EuGH-Urteil zum grenzüberschreitenden Onlinehandel
Nach einem wichtigen Grundsatzurteil des Europäischen Gerichtshofs (EuGH) vom 7. Dezember 2010 zum grenzüberschreitenden Onlinehandel (C-144/09 und C-585/08) müssen viele Unternehmen ihre Internetseiten anpassen, wenn sie nicht im Ausland verklagt werden wollen. Anlass des Urteils war u.a. ein Rechtsstreit zwischen einem österreichischen Hotel und einem deutschen Gast über eine nicht bezahlte Hotelrechnung. Der Kunde argumentierte, das Hotel müsse sich an ein deutsches Gericht wenden, weil die Internetseite auch in Deutschland abrufbar sei.
Nach der Brüssel-I-Verordnung (EuGVVO) liegt die gerichtliche Zuständigkeit im Land des Verbrauchers, wenn ein Unternehmen seine Tätigkeit auf das Wohnsitzland des Verbrauchers „ausrichtet“. In dem Urteil definierte der EuGH weit gefasste Kriterien für dieses entscheidende Merkmal „Ausrichten“.
Zwar reicht es nicht aus, wie der Kunde im EuGH-Fall meinte, dass die Internetseite im Land des Kunden abrufbar ist. Auf ein fremdes Land "ausgerichtet" ist aber eine Tätigkeit, wenn die Website folgendes enthält:
- eine Anfahrtsskizze, die bis an die Grenze zum Nachbarland führt,
- eine Telefonnummer mit internationaler Vorwahl,
- eine neutrale, also nicht nationale Top-Level-Domain (wie .com, .info, .net, .eu),
- Produktbeschreibungen auch in Fremdsprachen,
- Preisangaben in Fremdwährungen
- oder auch Kundenbewertungen von ausländischen Verbrauchern.

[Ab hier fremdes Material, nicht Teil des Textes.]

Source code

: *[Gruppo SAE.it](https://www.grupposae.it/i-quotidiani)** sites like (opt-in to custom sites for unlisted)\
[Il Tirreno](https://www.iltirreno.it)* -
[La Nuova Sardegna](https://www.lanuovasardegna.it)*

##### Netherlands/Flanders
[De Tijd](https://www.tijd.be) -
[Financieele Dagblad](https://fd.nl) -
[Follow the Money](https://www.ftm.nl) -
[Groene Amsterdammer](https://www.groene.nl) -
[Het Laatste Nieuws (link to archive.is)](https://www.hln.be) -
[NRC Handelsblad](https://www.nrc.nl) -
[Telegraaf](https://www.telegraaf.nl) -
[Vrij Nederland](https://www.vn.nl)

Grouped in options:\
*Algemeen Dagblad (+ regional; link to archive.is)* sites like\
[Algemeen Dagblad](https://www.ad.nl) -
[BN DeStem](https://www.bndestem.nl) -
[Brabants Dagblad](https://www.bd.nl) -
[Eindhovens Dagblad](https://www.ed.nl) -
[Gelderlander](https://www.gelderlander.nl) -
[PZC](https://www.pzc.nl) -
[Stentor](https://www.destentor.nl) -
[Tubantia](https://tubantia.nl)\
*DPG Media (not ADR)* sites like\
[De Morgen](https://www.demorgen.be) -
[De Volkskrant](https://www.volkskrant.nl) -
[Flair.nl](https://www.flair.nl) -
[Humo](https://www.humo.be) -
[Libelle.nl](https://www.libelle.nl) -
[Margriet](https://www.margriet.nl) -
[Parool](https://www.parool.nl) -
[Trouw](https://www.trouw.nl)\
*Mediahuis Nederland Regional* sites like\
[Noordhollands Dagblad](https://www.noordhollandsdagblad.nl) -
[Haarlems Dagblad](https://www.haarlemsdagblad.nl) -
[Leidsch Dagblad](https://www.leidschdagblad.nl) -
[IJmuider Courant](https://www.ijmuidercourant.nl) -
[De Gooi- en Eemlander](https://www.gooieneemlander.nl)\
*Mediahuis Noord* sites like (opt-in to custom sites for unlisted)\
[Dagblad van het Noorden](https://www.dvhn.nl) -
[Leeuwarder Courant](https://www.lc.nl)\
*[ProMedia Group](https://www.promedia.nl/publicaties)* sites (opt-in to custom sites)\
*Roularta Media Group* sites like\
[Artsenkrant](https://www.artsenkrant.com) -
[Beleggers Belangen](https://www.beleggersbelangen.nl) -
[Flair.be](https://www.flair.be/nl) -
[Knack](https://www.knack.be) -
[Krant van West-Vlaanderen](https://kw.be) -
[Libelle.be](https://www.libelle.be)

Solche Angaben sollten Sie deshalb vermeiden, wenn Sie als Onlinehändler nicht riskieren möchten, in einem anderen Land verklagt zu werden oder selbst klagen zu müssen, z.B. wenn Ihr Kunde nicht den Kaufpreis bezahlt.

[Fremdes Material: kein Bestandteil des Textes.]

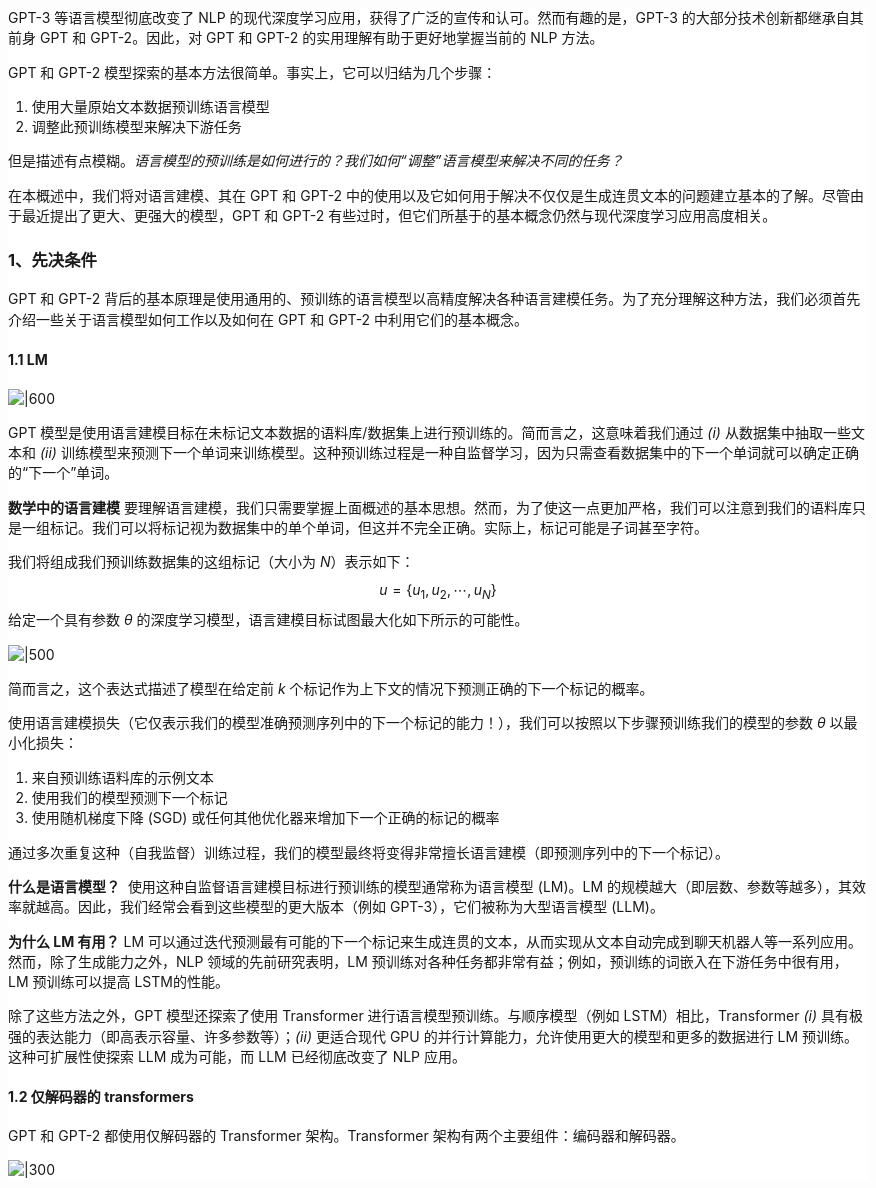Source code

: GPT-3 等语言模型彻底改变了 NLP 的现代深度学习应用，获得了广泛的宣传和认可。然而有趣的是，GPT-3 的大部分技术创新都继承自其前身 GPT 和 GPT-2。因此，对 GPT 和 GPT-2 的实用理解有助于更好地掌握当前的 NLP 方法。

GPT 和 GPT-2 模型探索的基本方法很简单。事实上，它可以归结为几个步骤：

1. 使用大量原始文本数据预训练语言模型
2. 调整此预训练模型来解决下游任务

但是描述有点模糊。_语言模型的预训练是如何进行的？我们如何“调整”语言模型来解决不同的任务？_

在本概述中，我们将对语言建模、其在 GPT 和 GPT-2 中的使用以及它如何用于解决不仅仅是生成连贯文本的问题建立基本的了解。尽管由于最近提出了更大、更强大的模型，GPT 和 GPT-2 有些过时，但它们所基于的基本概念仍然与现代深度学习应用高度相关。


### 1、先决条件

GPT 和 GPT-2 背后的基本原理是使用通用的、预训练的语言模型以高精度解决各种语言建模任务。为了充分理解这种方法，我们必须首先介绍一些关于语言模型如何工作以及如何在 GPT 和 GPT-2 中利用它们的基本概念。

#### 1.1 LM

![|600](https://substackcdn.com/image/fetch/w_1456,c_limit,f_auto,q_auto:good,fl_progressive:steep/https%3A%2F%2Fbucketeer-e05bbc84-baa3-437e-9518-adb32be77984.s3.amazonaws.com%2Fpublic%2Fimages%2F89687ad1-ab5d-4c72-840c-343d7fa26ab2_1854x1030.png)


GPT 模型是使用语言建模目标在未标记文本数据的语料库/数据集上进行预训练的。简而言之，这意味着我们通过 _(i)_ 从数据集中抽取一些文本和 _(ii)_ 训练模型来预测下一个单词来训练模型。这种预训练过程是一种自监督学习，因为只需查看数据集中的下一个单词就可以确定正确的“下一个”单词。

**数学中的语言建模**   要理解语言建模，我们只需要掌握上面概述的基本思想。然而，为了使这一点更加严格，我们可以注意到我们的语料库只是一组标记。我们可以将标记视为数据集中的单个单词，但这并不完全正确。实际上，标记可能是子词甚至字符。

我们将组成我们预训练数据集的这组标记（大小为 $N$）表示如下：$$u=\{u_1, u_2, \cdots,u_N\}$$
给定一个具有参数 $\theta$ 的深度学习模型，语言建模目标试图最大化如下所示的可能性。

![|500](https://substackcdn.com/image/fetch/w_1456,c_limit,f_auto,q_auto:good,fl_progressive:steep/https%3A%2F%2Fbucketeer-e05bbc84-baa3-437e-9518-adb32be77984.s3.amazonaws.com%2Fpublic%2Fimages%2F3430b67c-2d19-4840-9207-09e68a25d03a_1318x444.png)

简而言之，这个表达式描述了模型在给定前 $k$ 个标记作为上下文的情况下预测正确的下一个标记的概率。

使用语言建模损失（它仅表示我们的模型准确预测序列中的下一个标记的能力！），我们可以按照以下步骤预训练我们的模型的参数 $θ$ 以最小化损失：

1. 来自预训练语料库的示例文本
2. 使用我们的模型预测下一个标记
3. 使用随机梯度下降 (SGD) 或任何其他优化器来增加下一个正确的标记的概率

通过多次重复这种（自我监督）训练过程，我们的模型最终将变得非常擅长语言建模（即预测序列中的下一个标记）。

**什么是语言模型？**  使用这种自监督语言建模目标进行预训练的模型通常称为语言模型 (LM)。LM 的规模越大（即层数、参数等越多），其效率就越高。因此，我们经常会看到这些模型的更大版本（例如 GPT-3），它们被称为大型语言模型 (LLM)。 

**为什么 LM 有用？** LM 可以通过迭代预测最有可能的下一个标记来生成连贯的文本，从而实现从文本自动完成到聊天机器人等一系列应用。然而，除了生成能力之外，NLP 领域的先前研究表明，LM 预训练对各种任务都非常有益；例如，预训练的词嵌入在下游任务中很有用，LM 预训练可以提高 LSTM的性能。

除了这些方法之外，GPT 模型还探索了使用 Transformer 进行语言模型预训练。与顺序模型（例如 LSTM）相比，Transformer _(i)_ 具有极强的表达能力（即高表示容量、许多参数等）；_(ii)_ 更适合现代 GPU 的并行计算能力，允许使用更大的模型和更多的数据进行 LM 预训练。这种可扩展性使探索 LLM 成为可能，而 LLM 已经彻底改变了 NLP 应用。

#### 1.2 仅解码器的 transformers

GPT 和 GPT-2 都使用仅解码器的 Transformer 架构。Transformer 架构有两个主要组件：编码器和解码器。

![|300](https://substackcdn.com/image/fetch/w_1456,c_limit,f_auto,q_auto:good,fl_progressive:steep/https%3A%2F%2Fbucketeer-e05bbc84-baa3-437e-9518-adb32be77984.s3.amazonaws.com%2Fpublic%2Fimages%2F0235fd2f-26f4-47ff-b95e-eddf6a4593b0_782x1152.png)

Hinzu kommt, dass nach der Rom-I-Verordnung Unternehmen, die Ihre Tätigkeit auf andere Länder ausrichten, die zwingenden Verbraucherschutzvorschriften der jeweiligen Länder beachten müssen. Die jeweiligen, in den 27 Mitgliedstaaten zum Teil sehr unterschiedlichen Vorschriften, sind sowohl beim Webauftritt, bei den Allgemeinen Geschäftsbedingungen als auch bei der Abwicklung der Verträge zu beachten. In dem Zusammenhang ist auch vor unwirksamen AGB und wettbewerbsrechtlichen Abmahnungen zu warnen. Das EuGH-Urteil ignoriert leider die zwingende Auswirkung der von ihm vorgenommenen Auslegung der o.g. Brüssel-I-Verordnung auf die Rom-I-Verordnung, die regelt, welches Recht anwendbar ist. Zwingend ist die Auswirkung wohl wegen des gleichen Wortlauts der Vorschriften in den beiden Verordnungen.